A large number of lead pieces were found throughout the vessel. Most of them appear to have been used as patches on the hull. Round and square holes are in several patches and strips. They show that many shapes and sizes of nails were used trying to keep the hull protected and watertight. Two figure eight-shaped lead pieces also are from the ship. These may have served as gaskets or seals.

Bilge pumps
Bilge pump bases

Divers recovered two bases of wooden bilge pumps from the middle part of the vessel. These pieces are the bottoms of the long pump shafts that extended from the low, inner part of the hull to an upper deck. The outside shape of each shaft is hexagonal, and the central, circular hole is 3.5 inches in diameter. They are made of elm. Each specimen has a lead screen nailed to the base.

Patches
Lead patches

More than 185 pounds of brick came from the ship. These bricks may be from the kitchen, or galley, since fireproofing the cooking area was a vital concern on a wooden ship. Two basic types of brick were found. One is a large, red, rectangular brick or tile. This type is an average of 2.5 inches thick, 9 inches wide, and 17 inches long. The other is a smaller, flatter brick, that is yellow, red, gray, or brown. This smaller type averages 1.5 inches in thickness, 5 inches in width, and 10.5 inches in length.

Brick
Brick

Other objects possibly from the galley are firewood and several pieces of coal. Firewood pieces are 12 to 14 inches long and are identified as pine. The ship carried ballast stones in the bottom of the hull to give it stability. A layer of ballast stones up to 3 feet thick covered much of the wreck. The stones removed from the ship weigh a total of several tons. Most are round, granite, river cobbles. Their average size is between 8 and 10 inches in diameter.

Ballast stones
Ballast stones

Member ships of the New Spain Fleet carried valuable cargo. Therefore, their protection was a great concern for the Spanish government. Spain provided warships to escort the merchant vessels on their homeward journeys. The ships themselves also had armament of varying sizes.

Iron Cannon
Iron cannon.

Three iron cannons and an assortment of ammunition were found at the wreck. The cannons are all about the same size. Cannons of this type usually are called 9-pounders, but the Spanish documents refer to them as 8-pounders. They are 8 feet long and have a muzzle bore diameter of about 4.25 inches. They fired cannon balls weighing about 9 pounds.

Ammunition includes several types of shot. The largest of these are three cast iron cannon balls. They weigh from 8 to 10 pounds apiece and measure about 4.1 inches in diameter. These were the solid shot used in the 9-pounder cannons.
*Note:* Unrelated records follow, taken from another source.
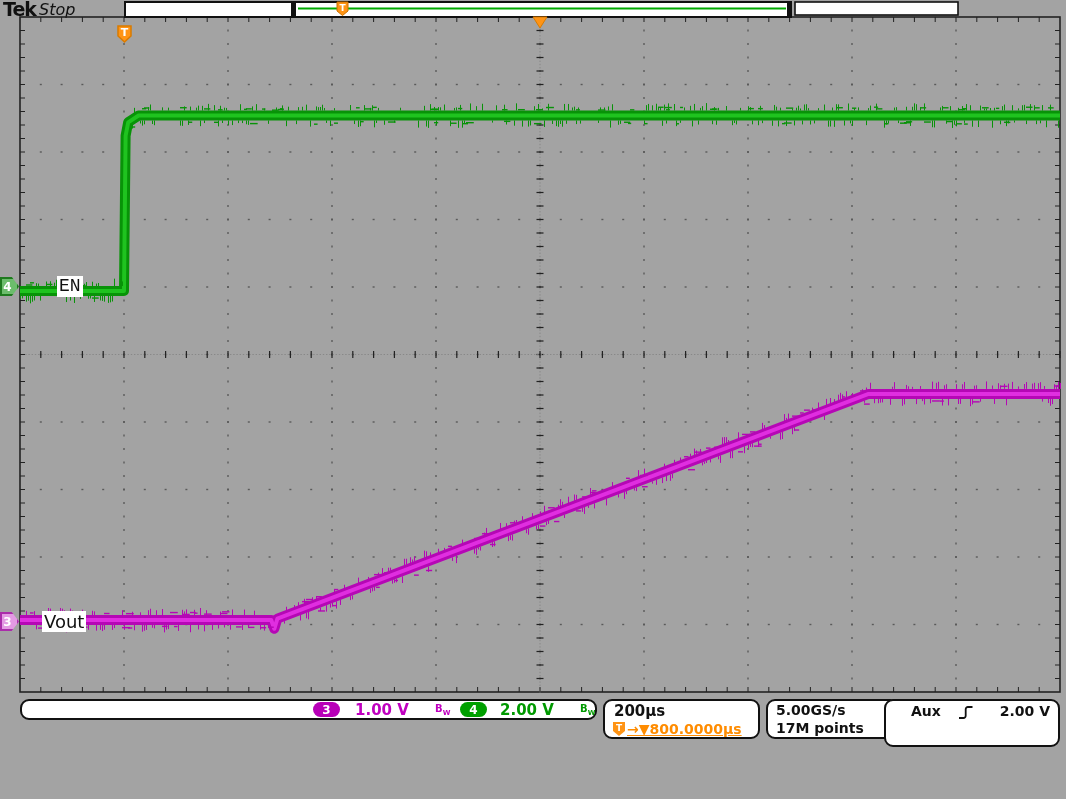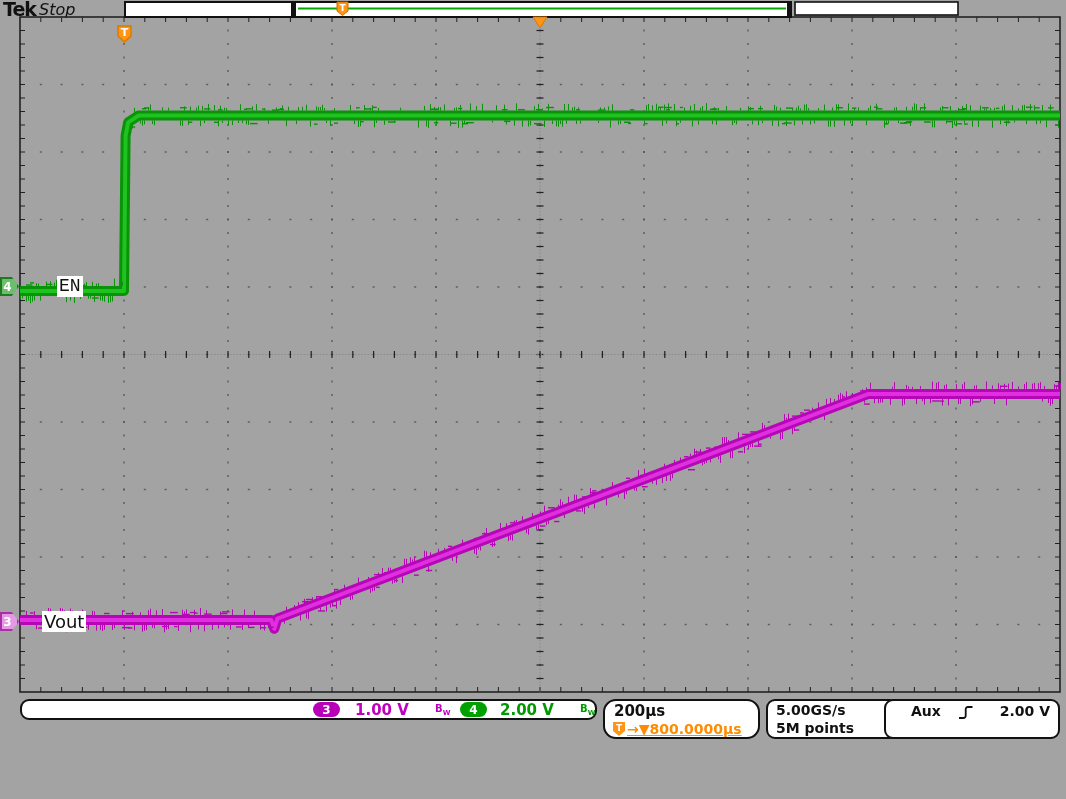--- a/index.html
+++ b/index.html
@@ -29,7 +29,7 @@
   
   .rbox{background:#fff;border:2px solid #111;border-radius:9px;box-sizing:border-box;}
   #channels-box{left:20px;top:699px;width:577px;height:21px;}
-  #timebase-box{left:603px;top:699px;width:157px;height:40px;border-radius:13px;}
+  #timebase-box{left:603px;top:699px;width:157px;height:40px;}
   #rate-box{left:766px;top:699px;width:133px;height:40px;}
   #trigger-box{left:884px;top:699px;width:176px;height:40px;}
   .oval-badge{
Pieces of two bar shot also were recovered. Each has two solid iron cylinders at the ends of a short connecting iron bar. This type of projectile mainly would have been for destroying a ship's rigging and sails. The bar shot also would have been used in the 9-pounder cannons.

Cannon ball
Cannon ball, iron shot, lead shot

Small iron and lead balls that are 1 to 1.5 inches in diameter came from the ship. They probably were used as grape or canister shot. Grape shot is a cluster of several small balls tied or wrapped with canvas in a bundle. Canister shot refers to small shot enclosed in a wooden or metal canister that burst open upon firing. Generally, lead was used forr canister shot while iron was used for grape shot. The cannons recovered from the wreck could have fired both canister and grape shot.

Six iron shot with diameters of 1.8 to 2 inches represent the list type of ammunition. These are larger than the other iron grape shot. How they were used on the ship is unknown.